The age of innocence is over, if it ever existed at all. Humanity has acquired too much power to afford the comfort of abstaining from self-reflection. But looking ourselves in the face is an exhausting and unpleasant business. Some manage to put it off for a whole lifetime. The book you hold in your hand is a collection of existential moments of courage. It is a catalog of our fears and sorrows, approaching the topic not simply in a descriptive manner, but actively. In other words, it is a specimen of a productive type of art committed to society.
Ágnes Eperjesi calls us to protest. We're all familiar with protests and demonstrations. These gestures are frequently exploited and sometimes misconstrued. Yet, the central purpose of these protests is not lost. The difficulty is in finding a relevant way to express our protest. "Private Protest" seeks to find a path towards this more relevant expression. Here, we're not protesting in the usual manner against usual things. We are protesting against ourselves, and in this way, for ourselves.
Ági Eperjesi turned to those who were brave enough to take part in this protest. She asked them to face themselves and to write down on an imaginary picket sign what can't be changed – or what they think can't be changed – with regards to the burdens of their soul, the things they attempt to fight against, or which have been eating away at them their entire lives.
Many dared to read the words on their own signs.
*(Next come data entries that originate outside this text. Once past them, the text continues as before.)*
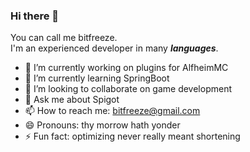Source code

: ### Hi there 👋

You can call me bitfreeze.<br>I'm an experienced developer in many <span title="Java, Javascript, ECMAScript,
Lua, Skript, Python,
C, C++, C#, Assembly 80x86/88,
Basic, Visual Basic, VBA,
DBase, Clipper, JDE">***languages***</span>.

- 🔭 I’m currently working on plugins for AlfheimMC
- 🌱 I’m currently learning SpringBoot
- 👯 I’m looking to collaborate on game development
- 💬 Ask me about Spigot
- 📫 How to reach me: bitfreeze@gmail.com
- 😄 Pronouns: thy morrow hath yonder
- ⚡ Fun fact: optimizing never really meant shortening

<!--
**bitfreeze-dev/bitfreeze-dev** is a ✨ _special_ ✨ repository because its `README.md` (this file) appears on your GitHub profile.

Here are some ideas to get you started:
- 🔭 I’m currently working on plugins for AlfheimMC
- 🌱 I’m currently learning SpringBoot
- 👯 I’m looking to collaborate on games
- 💬 Ask me about Spigot and optimization
- 📫 How to reach me: bitfreeze.dev@gmail.com
- 😄 Pronouns: thy morrow hath yonder
- ⚡ Fun fact: optimizing never really meant shortening

-->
Each and every sign was the essence of a life. Each page in this book is a glimpse into a story. The reader has been presented with a great gift: a collection of honest human confessions, prompting one to act.
But let's get something straight: uttering our fears is not merely the external manifestation of an internal process, but action in itself; moreover, it's a kind that can't be easily revoked. It is expression that not only describes, states, or conveys information, but has action value in itself through performance.
These picket signs cannot be analyzed in the frame of a true/false dichotomy. For this reason, we cannot place them at a comfortable distance from ourselves and wave them away as we evaluate them; we are forced to face them as they stare right into our eyes. And often this is a spiritually difficult experience.
Of course there were those who tried to evade the task. They distanced their feelings from the "task" instead of looking at it as an opportunity. But these cases of elusion are not without lessons, and if we expose them, they carry the same weight as those signs which are cuttingly and mercilessly honest.
It is my duty to warn the reader: proceed only if you are prepared to face your own demons which you would rather hide from yourself for a good while longer. And if you've faced them, you can't pretend they don't exist any more. All that remains now is to begin our own private work, maybe by reading the words on our own picket signs of protest.